Vanaf ongeveer 1800 is de rechtbank gevestigd geweest in het oude Bisschoppelijk Paleis in de Pollaertstraat (naast de gevangenis).

4.3 Welke elementen uit deze geschiedenis zijn nu nog merkbaar?
De belangrijke positie die Roermond in het hertogdom van Gelre bekleedde kun je nu nog afzien aan een aantal gebouwen. De vele bestuurlijke gebouwen zijn hier nog van overgebleven. Met name het “Prinsenhof”, een bijna paleisachtig gebouw dat veel te groot en te duur was voor de kleine provinciestad Roermond (Overkwartier). Het hof van Gelre en de rekenkamer van dit hof hebben gelegen waar nu de penitentiaire inrichting ( de oude gevangenis) is.
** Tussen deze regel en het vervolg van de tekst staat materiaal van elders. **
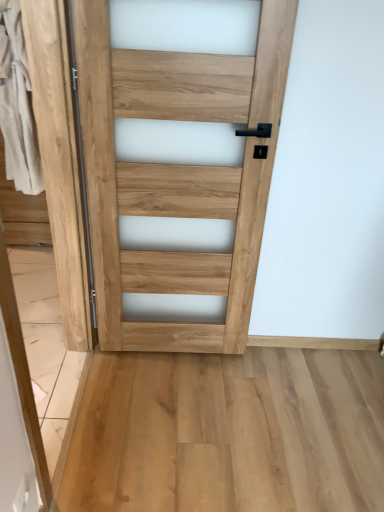
The image size is (384, 512). Find the location of `free point below natural wood barn door at center (from a real-world perspective)`. free point below natural wood barn door at center (from a real-world perspective) is located at coordinates (68, 406).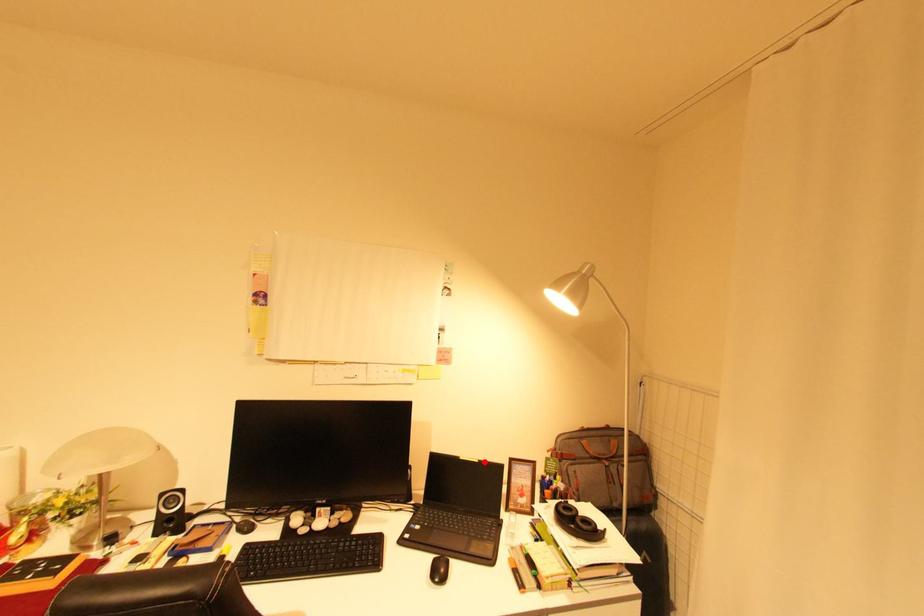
Een belangrijk bestuurlijk / ambtelijk gebouw dat ontzettend groot was voor Roermond.

het prinsenhof


In de vorige eeuwen heeft de stad steeds met weemoed gedroomd van het herstel van deze hoofdstedelijke status, zo was men er in Roermond van overtuigd dat bij de vorming van de Nederlands Limburgse provincie onder koning Willem I Roermond het ‘recht’ had om hoofdstad te worden van deze nieuw gevormde provincie.
In het stadhuis aan de Markt heb je nog altijd de Statenzaal, waar de Staten van het Overkwartier zitting hielden.